GOD! I MISS YOU!!!
Jenny I wished you were still here with me. In my life this very moment in time. Why God would take the 2 away people that meant the most in the world to me, from us (WAY too early might add). I’ll never know I guess until we meet that one special day. But dammit if it ain’t hard as hell coping with this heartbreaking disease without you!! What am I gonna do Jenn, if she forgets who we are? I know she’s not at that stage just yet. But it doesn’t stop me from thinking about it. Hell, obsessing over it for real. And yes, I know that’s sad shit, but honestly, I have nothing else as serious as this that’s continuosly running constantly in my mind other than our momma.

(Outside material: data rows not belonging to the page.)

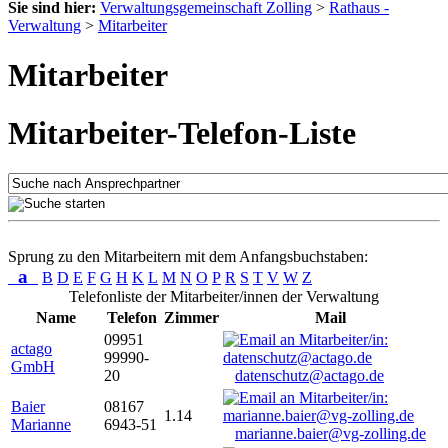
Sie sind hier:
Verwaltungsgemeinschaft Zolling
>
Rathaus -
Verwaltung
>
Mitarbeiter
Mitarbeiter
Mitarbeiter-Telefon-Liste
Sprung zu den Mitarbeitern mit dem Anfangsbuchstaben:
a
B
D
E
F
G
H
K
L
M
N
O
P
R
S
T
V
W
Z
Telefonliste der Mitarbeiter/innen der Verwaltung
Name
Telefon
Zimmer
Mail
09951
actago
99990-
GmbH
20
datenschutz@actago.de
Baier
08167
1.14
Marianne
6943-51
marianne.baier@vg-zolling.de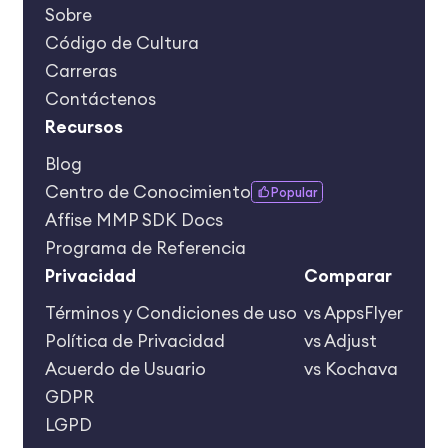
Sobre
Código de Cultura
Carreras
Contáctenos
Recursos
Blog
Centro de Conocimiento
Popular
Affise MMP SDK Docs
Programa de Referencia
Privacidad
Сomparar
Términos y Condiciones de uso
vs AppsFlyer
Política de Privacidad
vs Adjust
Acuerdo de Usuario
vs Kochava
GDPR
LGPD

Things at home are actually going really good for me. This man I’m with? Sis, he literally saved my life. He damn near put all the broken pieces of me back together and I’m happier in life (my very own married life) now, than I have ever been. Even when it’s compared to when B and i were together. You already know the fights with my heart, and my souls demons, how long it took to get the fuck over his ass.
Update on B; he’s currently incarcerated with more than a couple charges. The worst being a ‘strangultion’ charge that is now a felony. The other’s I’m not really sure of. Don’t really care, either. I know that sounds rude asf. But I want him to get better < Yeah! I’m that one (1) baby momma >. He’s my daughter’s dad. I care what happens to him, and his mental health. Feel me? But that’s a story for another day. I still haven’t been able to tell you all about how we split.

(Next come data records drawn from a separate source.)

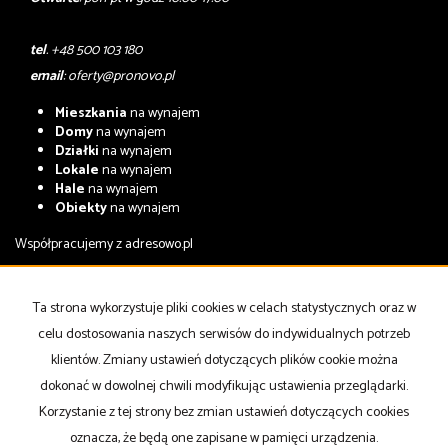
tel
. +48 500 103 180
email
:
oferty@pronovo.pl
Mieszkania
na wynajem
Domy
na wynajem
Działki
na wynajem
Lokale
na wynajem
Hale
na wynajem
Obiekty
na wynajem
Współpracujemy z
adresowo.pl
Mieszkania
na sprzedaż
Domy
na sprzedaż
Ta strona wykorzystuje pliki cookies w celach statystycznych oraz w
Działki
na sprzedaż
celu dostosowania naszych serwisów do indywidualnych potrzeb
Lokale
na sprzedaż
Hale
na sprzedaż
klientów. Zmiany ustawień dotyczących plików cookie można
Obiekty
na sprzedaż
dokonać w dowolnej chwili modyfikując ustawienia przeglądarki.
Korzystanie z tej strony bez zmian ustawień dotyczących cookies
Strona główna
notatnik
Kup
Sprzedaj
Kontakt
oznacza, że będą one zapisane w pamięci urządzenia.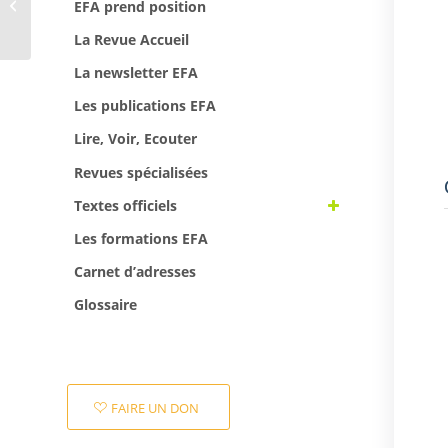
EFA 45
EFA prend position
La Revue Accueil
La newsletter EFA
Les publications EFA
Lire, Voir, Ecouter
Revues spécialisées
Textes officiels
Les formations EFA
Carnet d’adresses
Glossaire
FAIRE UN DON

<< You guys I’m being totally 100% raw right this very second. I have been super vulnerable, and very overwhelmingly emotional.. Please bare with me as I finsh the post>>
When she was in the hospital thinking she was gonna miss dad’s birthday party, that she planned out by herself. I was dyin inside, praying she was home before then. I was so proud of her for organizing the entire freaking day, man. I know you were too. Ain’t even gotta send me a sign on that there saying anything other than. She called me everyday. You know that too thought so let me try and touch on the most important parts. I’ll stay on track way better. During one particular call I asked her if they were showing themselves there. She was starting to cry.

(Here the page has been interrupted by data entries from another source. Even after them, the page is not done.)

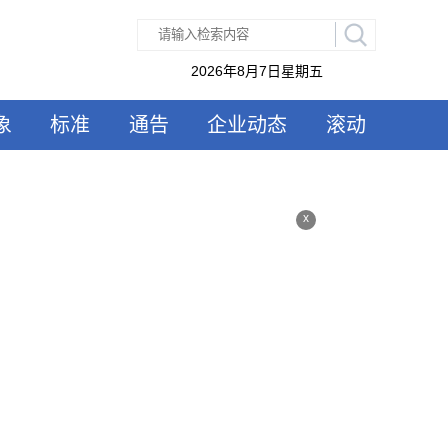
2026年8月7日星期五
象
标准
通告
企业动态
滚动
x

Clearing throat. . . Wiping face. . .
Obviously I asked her if she was okay. That’s when it hit me like a frieght train. Tearing me to pieces. That’s when I knew she saw some of them. I can’t tell you how even more fucked in the head that she’d confirmed my suspiscious then an there. Whenever I asked her what they looked like, then she described them to perfection. That’s when I seriously took note this is very real for her and scaring the shit outta her. Some days are worse than others. I had to have a very serious talk with her about what not to do , or say so she could come home (when I talked with her). Why? Because it was only after her release I found out she’d been in a hospital alright!! In their psych ward.
Our momma ain’t goin back into no damn psych ward, nor dropped at a nursing home. I’d move in with them at their new place if I have to in order for she can stay at home. Dad’s just concerned about how he doesn’t know how to care for anyone with any type of issue, as severe as dimensia can get and he’s worries himself inside his head everyday while putting on a front like he’s emotionally just fine. Oh, I forgot to tell I let my grudge with him go. Okay, almost all the way. Let me just say I told him if you forgave him before you passed then I could too. He started crying and hugging me so tight. That was a good day.
I’ve went to two (2) different doctors appointments, in two (2) different places, on two (2) different days back-to-back. The first day with my first appointment was smooth sailing because it was group at my clinic. I love group. I’ve got a one-on-one scheduled for next week because I seriously need to get some nasty, burdensome shit outta my heart, off my mind, hell, I might even just cry for the entire hour, hell who knows? I do know that until momma’s problem is actually diagnosed that it’s gonna still be carried with me every minute of every day that passes. I’ve also gotta do some research on it too. I wanna know as much as I can about what’s going on with her, ya know?
I’m gonna stop for now sis. I love and miss you more than words could possibly descibe. I wished I could see you like momma sees these people. I know that might sound fucked up. But looking at it from my perspective I know who you are, and without me having anything wrong with me. I rest my case.